----- EXERCISE DATA

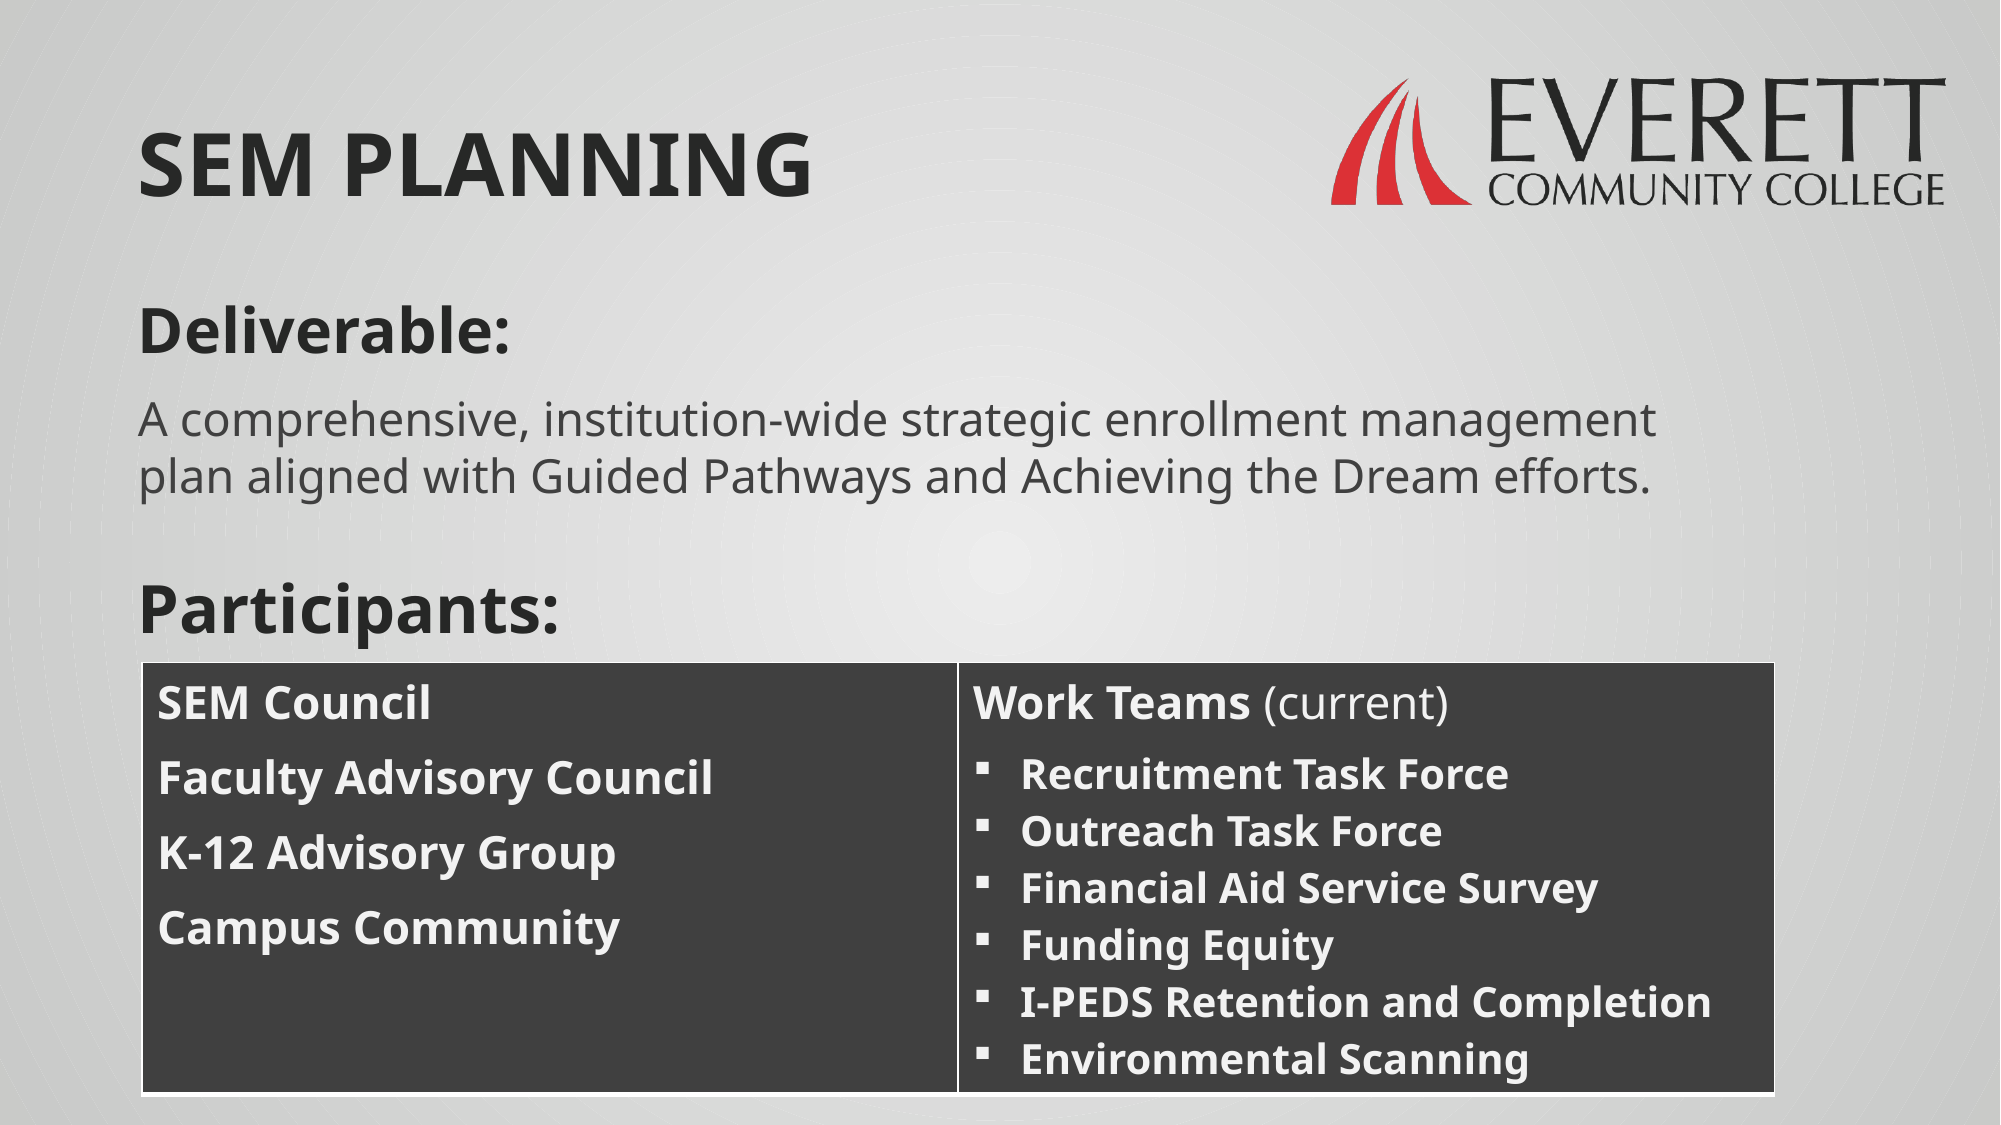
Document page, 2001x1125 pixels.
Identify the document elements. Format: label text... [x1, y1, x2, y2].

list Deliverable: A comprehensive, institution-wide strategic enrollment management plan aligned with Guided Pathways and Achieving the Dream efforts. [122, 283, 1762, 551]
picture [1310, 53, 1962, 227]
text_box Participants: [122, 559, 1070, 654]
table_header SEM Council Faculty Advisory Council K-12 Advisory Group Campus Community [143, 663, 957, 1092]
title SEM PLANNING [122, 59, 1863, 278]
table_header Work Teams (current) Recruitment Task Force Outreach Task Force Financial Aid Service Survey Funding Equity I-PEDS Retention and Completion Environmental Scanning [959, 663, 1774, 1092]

----------

_EXERCISE DESCRIPTION_:
The answer should match the material exactly, with every picture removed.

_EXPECTED ANSWER_:
Document page, 2001x1125 pixels.
Identify the document elements. Format: label text... [x1, y1, x2, y2].

list Deliverable: A comprehensive, institution-wide strategic enrollment management plan aligned with Guided Pathways and Achieving the Dream efforts. [122, 283, 1762, 551]
picture [1310, 53, 1962, 227]
text_box Participants: [122, 559, 1070, 654]
table_header SEM Council Faculty Advisory Council K-12 Advisory Group Campus Community [143, 663, 957, 1092]
title SEM PLANNING [122, 59, 1863, 278]
table_header Work Teams (current) Recruitment Task Force Outreach Task Force Financial Aid Service Survey Funding Equity I-PEDS Retention and Completion Environmental Scanning [959, 663, 1774, 1092]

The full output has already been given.